*** Recorded data ***

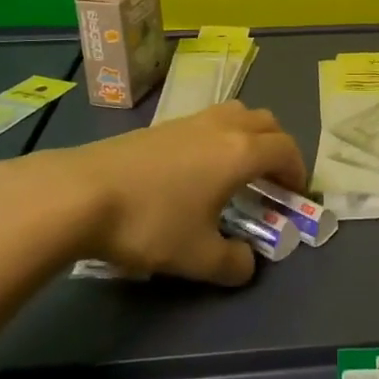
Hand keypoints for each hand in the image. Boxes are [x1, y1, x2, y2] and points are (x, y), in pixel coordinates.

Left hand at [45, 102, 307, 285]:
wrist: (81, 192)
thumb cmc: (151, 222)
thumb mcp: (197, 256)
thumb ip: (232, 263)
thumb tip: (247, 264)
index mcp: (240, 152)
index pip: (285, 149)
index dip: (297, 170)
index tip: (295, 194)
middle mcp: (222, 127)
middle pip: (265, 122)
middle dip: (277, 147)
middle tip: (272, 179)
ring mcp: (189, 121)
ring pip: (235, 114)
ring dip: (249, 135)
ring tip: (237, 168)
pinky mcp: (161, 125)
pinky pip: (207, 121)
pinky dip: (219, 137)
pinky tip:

*** End of Recorded data ***
*** Recorded data ***

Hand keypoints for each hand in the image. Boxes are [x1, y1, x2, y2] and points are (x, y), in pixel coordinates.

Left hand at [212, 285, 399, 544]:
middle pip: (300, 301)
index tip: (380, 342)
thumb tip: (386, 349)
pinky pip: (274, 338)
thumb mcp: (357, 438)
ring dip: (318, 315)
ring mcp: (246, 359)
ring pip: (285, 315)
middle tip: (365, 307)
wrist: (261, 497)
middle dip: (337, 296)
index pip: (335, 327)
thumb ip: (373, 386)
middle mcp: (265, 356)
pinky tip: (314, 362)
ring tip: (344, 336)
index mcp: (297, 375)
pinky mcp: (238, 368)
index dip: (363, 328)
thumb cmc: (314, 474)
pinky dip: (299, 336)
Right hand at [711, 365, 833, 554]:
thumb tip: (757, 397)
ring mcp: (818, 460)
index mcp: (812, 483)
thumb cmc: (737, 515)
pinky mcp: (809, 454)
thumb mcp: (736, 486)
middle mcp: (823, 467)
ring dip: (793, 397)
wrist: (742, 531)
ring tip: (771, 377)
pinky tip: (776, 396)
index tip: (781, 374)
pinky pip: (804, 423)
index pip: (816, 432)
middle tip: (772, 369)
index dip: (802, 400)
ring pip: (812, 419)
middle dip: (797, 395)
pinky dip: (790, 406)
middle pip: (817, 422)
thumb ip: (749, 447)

*** End of Recorded data ***

Both end lines included, restate word for word the lines above from the line with "thumb tip: (386, 349)" to the line with "thumb ip: (749, 447)", and nothing else.

Your solution:
thumb tip: (386, 349)
pinky pip: (274, 338)
thumb mcp: (357, 438)
ring dip: (318, 315)
ring mcp: (246, 359)
ring pip: (285, 315)
middle tip: (365, 307)
wrist: (261, 497)
middle dip: (337, 296)
index pip: (335, 327)
thumb ip: (373, 386)
middle mcp: (265, 356)
pinky tip: (314, 362)
ring tip: (344, 336)
index mcp: (297, 375)
pinky mcp: (238, 368)
index dip: (363, 328)
thumb cmc: (314, 474)
pinky dip: (299, 336)
Right hand at [711, 365, 833, 554]:
thumb tip: (757, 397)
ring mcp: (818, 460)
index mcp: (812, 483)
thumb cmc: (737, 515)
pinky mcp: (809, 454)
thumb mcp: (736, 486)
middle mcp: (823, 467)
ring dip: (793, 397)
wrist: (742, 531)
ring tip: (771, 377)
pinky tip: (776, 396)
index tip: (781, 374)
pinky pip: (804, 423)
index pip: (816, 432)
middle tip: (772, 369)
index dip: (802, 400)
ring pip: (812, 419)
middle dip: (797, 395)
pinky dip: (790, 406)
middle pip: (817, 422)
thumb ip: (749, 447)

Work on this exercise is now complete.